■ **Problem requirements**
Make an exact copy of the records, leaving out the images.

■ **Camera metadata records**
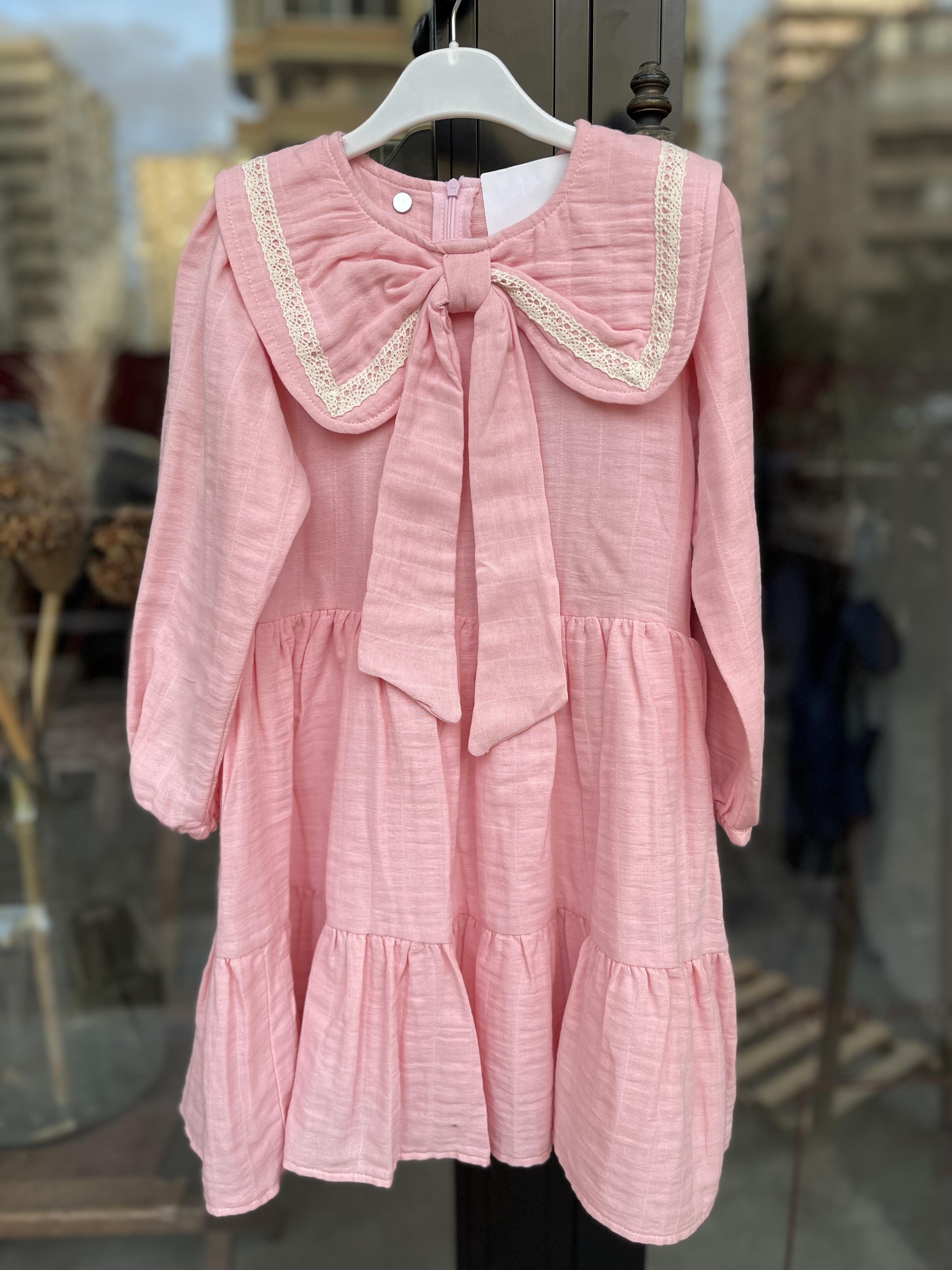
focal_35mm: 26
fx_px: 953
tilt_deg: -11.8
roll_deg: +0.9
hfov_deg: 53.1
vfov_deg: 67.3
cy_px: 635
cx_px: 476
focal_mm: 5.1
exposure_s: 1/100
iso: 64
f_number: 1.6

■ **Task response**
focal_35mm: 26
fx_px: 953
tilt_deg: -11.8
roll_deg: +0.9
hfov_deg: 53.1
vfov_deg: 67.3
cy_px: 635
cx_px: 476
focal_mm: 5.1
exposure_s: 1/100
iso: 64
f_number: 1.6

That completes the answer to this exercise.